What to produce: All lines below containing "bare" are to be listed.

Data records:
[Start of Attachment]

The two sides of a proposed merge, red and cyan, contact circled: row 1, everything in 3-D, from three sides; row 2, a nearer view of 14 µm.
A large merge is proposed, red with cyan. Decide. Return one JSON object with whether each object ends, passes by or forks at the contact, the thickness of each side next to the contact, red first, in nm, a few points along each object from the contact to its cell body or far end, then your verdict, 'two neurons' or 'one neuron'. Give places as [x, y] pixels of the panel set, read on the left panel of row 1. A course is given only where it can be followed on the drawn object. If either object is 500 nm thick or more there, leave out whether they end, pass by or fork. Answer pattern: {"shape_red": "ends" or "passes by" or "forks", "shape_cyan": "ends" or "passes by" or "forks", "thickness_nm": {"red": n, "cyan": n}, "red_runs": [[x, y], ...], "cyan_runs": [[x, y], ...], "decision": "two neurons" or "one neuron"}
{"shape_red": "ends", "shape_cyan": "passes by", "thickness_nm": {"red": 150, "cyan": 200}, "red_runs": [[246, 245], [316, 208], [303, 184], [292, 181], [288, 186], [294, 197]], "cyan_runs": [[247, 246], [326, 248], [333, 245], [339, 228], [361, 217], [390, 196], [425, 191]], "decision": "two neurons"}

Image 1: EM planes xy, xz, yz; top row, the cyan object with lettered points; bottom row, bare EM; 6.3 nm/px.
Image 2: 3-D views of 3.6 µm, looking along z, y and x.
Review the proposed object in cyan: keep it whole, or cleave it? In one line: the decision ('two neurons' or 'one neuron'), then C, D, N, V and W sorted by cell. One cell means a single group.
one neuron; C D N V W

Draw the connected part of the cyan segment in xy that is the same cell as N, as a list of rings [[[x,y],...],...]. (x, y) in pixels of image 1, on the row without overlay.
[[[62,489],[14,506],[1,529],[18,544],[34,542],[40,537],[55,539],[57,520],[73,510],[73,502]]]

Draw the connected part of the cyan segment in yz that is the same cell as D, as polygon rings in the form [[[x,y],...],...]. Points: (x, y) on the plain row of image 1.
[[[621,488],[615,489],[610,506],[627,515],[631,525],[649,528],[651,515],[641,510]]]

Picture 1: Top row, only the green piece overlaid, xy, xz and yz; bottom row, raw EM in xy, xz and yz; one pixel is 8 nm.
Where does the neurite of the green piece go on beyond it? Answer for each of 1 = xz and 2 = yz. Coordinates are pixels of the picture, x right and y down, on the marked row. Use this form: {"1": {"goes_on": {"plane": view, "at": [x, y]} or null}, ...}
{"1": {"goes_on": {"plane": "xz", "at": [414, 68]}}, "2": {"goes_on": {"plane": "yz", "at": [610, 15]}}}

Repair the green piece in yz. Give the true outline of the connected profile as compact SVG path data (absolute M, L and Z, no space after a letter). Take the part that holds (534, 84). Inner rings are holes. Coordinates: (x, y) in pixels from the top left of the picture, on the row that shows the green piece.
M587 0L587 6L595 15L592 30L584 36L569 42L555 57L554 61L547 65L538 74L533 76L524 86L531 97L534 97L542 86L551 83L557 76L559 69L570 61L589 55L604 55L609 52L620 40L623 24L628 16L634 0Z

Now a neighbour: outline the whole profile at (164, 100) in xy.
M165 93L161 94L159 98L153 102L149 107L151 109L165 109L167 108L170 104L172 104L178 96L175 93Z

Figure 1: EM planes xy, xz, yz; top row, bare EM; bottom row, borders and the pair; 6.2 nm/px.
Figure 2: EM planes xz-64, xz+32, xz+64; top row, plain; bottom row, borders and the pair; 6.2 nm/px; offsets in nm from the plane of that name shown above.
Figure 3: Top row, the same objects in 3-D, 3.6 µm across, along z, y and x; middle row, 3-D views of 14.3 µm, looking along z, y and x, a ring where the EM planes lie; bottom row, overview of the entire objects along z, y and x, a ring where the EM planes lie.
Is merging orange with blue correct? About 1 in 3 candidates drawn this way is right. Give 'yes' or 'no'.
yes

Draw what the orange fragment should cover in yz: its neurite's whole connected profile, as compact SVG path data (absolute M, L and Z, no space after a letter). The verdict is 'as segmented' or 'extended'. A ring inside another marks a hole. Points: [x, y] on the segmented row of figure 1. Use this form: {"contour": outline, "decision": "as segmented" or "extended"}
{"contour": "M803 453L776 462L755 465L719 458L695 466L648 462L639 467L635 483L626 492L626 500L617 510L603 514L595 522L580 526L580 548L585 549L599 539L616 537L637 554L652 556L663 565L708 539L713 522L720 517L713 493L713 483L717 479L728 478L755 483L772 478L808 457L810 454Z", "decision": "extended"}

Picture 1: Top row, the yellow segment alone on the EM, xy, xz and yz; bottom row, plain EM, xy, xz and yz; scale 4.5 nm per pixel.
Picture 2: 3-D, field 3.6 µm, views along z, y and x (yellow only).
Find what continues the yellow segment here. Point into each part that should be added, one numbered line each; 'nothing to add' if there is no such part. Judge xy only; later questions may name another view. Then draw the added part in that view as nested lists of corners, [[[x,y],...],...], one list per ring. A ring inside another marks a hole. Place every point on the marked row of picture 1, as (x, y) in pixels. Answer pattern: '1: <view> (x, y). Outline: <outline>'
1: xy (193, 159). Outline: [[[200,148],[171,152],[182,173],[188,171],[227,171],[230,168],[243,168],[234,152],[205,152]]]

[End of Attachment]

Exercise result:
Image 1: EM planes xy, xz, yz; top row, the cyan object with lettered points; bottom row, bare EM; 6.3 nm/px.
Figure 1: EM planes xy, xz, yz; top row, bare EM; bottom row, borders and the pair; 6.2 nm/px.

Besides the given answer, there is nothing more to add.